C_2_articolo_3158518_upiImageppDunque vediamo come vanno le cose in Italia: la Nave Diciotti attracca a Catania e immediatamente un pm di Agrigento, famelico di telecamere, si precipita sull’imbarcazione per poi indagare Matteo Salvini per sequestro di persona tra il giubilo dei piddini. I colleghi pm di Genova invece hanno aspettato la bellezza di otto giorni prima di sequestrare computer e telefonini dei dirigenti dei dirigenti di Autostrade, dando loro tutto il tempo di cancellare qualsiasi cosa senza nemmeno dover rinunciare al week end perché dopotutto è estate.

Insomma sembra quasi che la rapidità delle indagini dipenda dagli input dello stato ombra e/o dal patrimonio dei possibili colpevoli: quando si verificano incidenti mortali  nei cantieri o nelle piccole aziende nel giro di 24 ore vengono indagati come atto dovuto i possibili responsabili, siano essi proprietari, gestori, progettisti o manutentori, mentre in questo caso sembra proprio che i magistrati non sappiano nemmeno che esista una società chiamata Autostrade su cui necessariamente pende l’onere di rispondere in prima istanza del disastro. Il fatto è che durante il ventennio berlusconiano, quando la lotta contro il cavaliere non era condotta sul piano politico, vista l’affinità letale tra maggioranze e opposizioni, ma su quello giudiziario, è maturata un’idea manichea della magistratura demonizzata o santificata a seconda dei casi, ma del tutto fittizia. Ecco che in pochi giorni siamo posti di fronte alla dura realtà che per tanti anni è stata tenuta nascosta nel cassetto delle illusioni e che impedisce di mettere mano a una profonda revisione della struttura giurisdizionale. O quanto meno di salvare le forme, sanzionando i protagonismi strumentali o le incomprensibili e opache lentezze di reazione.

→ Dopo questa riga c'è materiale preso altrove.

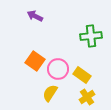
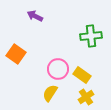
orange square: moved 19 px left, 7 px up
yellow cross: moved 1 px left
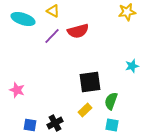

Una realtà che è ancora peggiore di quanto ci si aspetti perché l’assoluzione preventiva  di Autostrade, dando ad essa tempo e agio di far scomparire qualsiasi documentazione eventualmente compromettente, ha fatto rialzare la testa a Benetton che adesso fa la vittima e vorrebbe grottescamente chiedere i danni allo Stato, con la connivenza delle opposizioni e di quei confusi personaggi le cui animule palpitano per le migrazioni provocate proprio dagli stessi padroni del vapore. La cosa raggiunge il paradosso metafisico se si pensa che lo studio legale newyorkese  Bronstein, Gewirtz & Grossman sta esaminando potenziali rivendicazioni per conto di acquirenti di azioni Atlantia in relazione a una possibile revoca della concessione e di una sanzione per la caduta del prezzo delle azioni. Comunque vada – e una questione di questo genere potrebbe finire nel nulla che merita, come anche portare allo scioglimento di Atlantia e al suo trasferimento in Usa -certamente i parenti delle vittime non avranno nel migliore dei casi nient’altro  che una  miserabile elemosina mentre  Genova e il suo porto saranno di fatto condannati visto che quel ponte non sarà mai ricostruito se le atmosfere del dopo disastro sono queste.

Certo il complesso reazionar – finanziario esprime appieno l’intollerabile verminaio contemporaneo, ma non si può dimenticare che Benetton e compagni hanno comprato autostrade con i soldi di autostrade, cioè senza metterci un soldo, con un’operazione piratesca grazie alla quale essi hanno messo i proprio debiti in una società , successivamente fusa con Autostrade, in modo da ripagarli con i soldi dei pedaggi. Questa brillante operazione per il Paese porta la firma di Romano Prodi e del governo di centro sinistra, a dimostrazione ulteriore del ruolo catastrofico che ha avuto in questo Paese l’alleanza tra ex comunisti immediatamente neo liberalizzanti dopo la caduta del muro e cattolici doppio moralisti impegnati a costruire crune dell’ago per farci passare altro i cammelli più ricchi,  entrambi impegnati a sfruttare  l’ingombrante e mefitica presenza di Berlusconi per fare scempio del Paese, come se non bastasse la mummia bio politica di Arcore. Lo dico perché si tratta dello stesso impasto di incomprensioni, equivoci, disonestà intellettuale, ossessivo quanto pretestuoso attaccamento a feticci senza vita e totale mancanza di visione che si avverte nel dibattito di questi giorni. Del resto questo miscuglio non è di per sé in grado di generare evoluzioni, ma soltanto involuzioni e semplicismi infantili.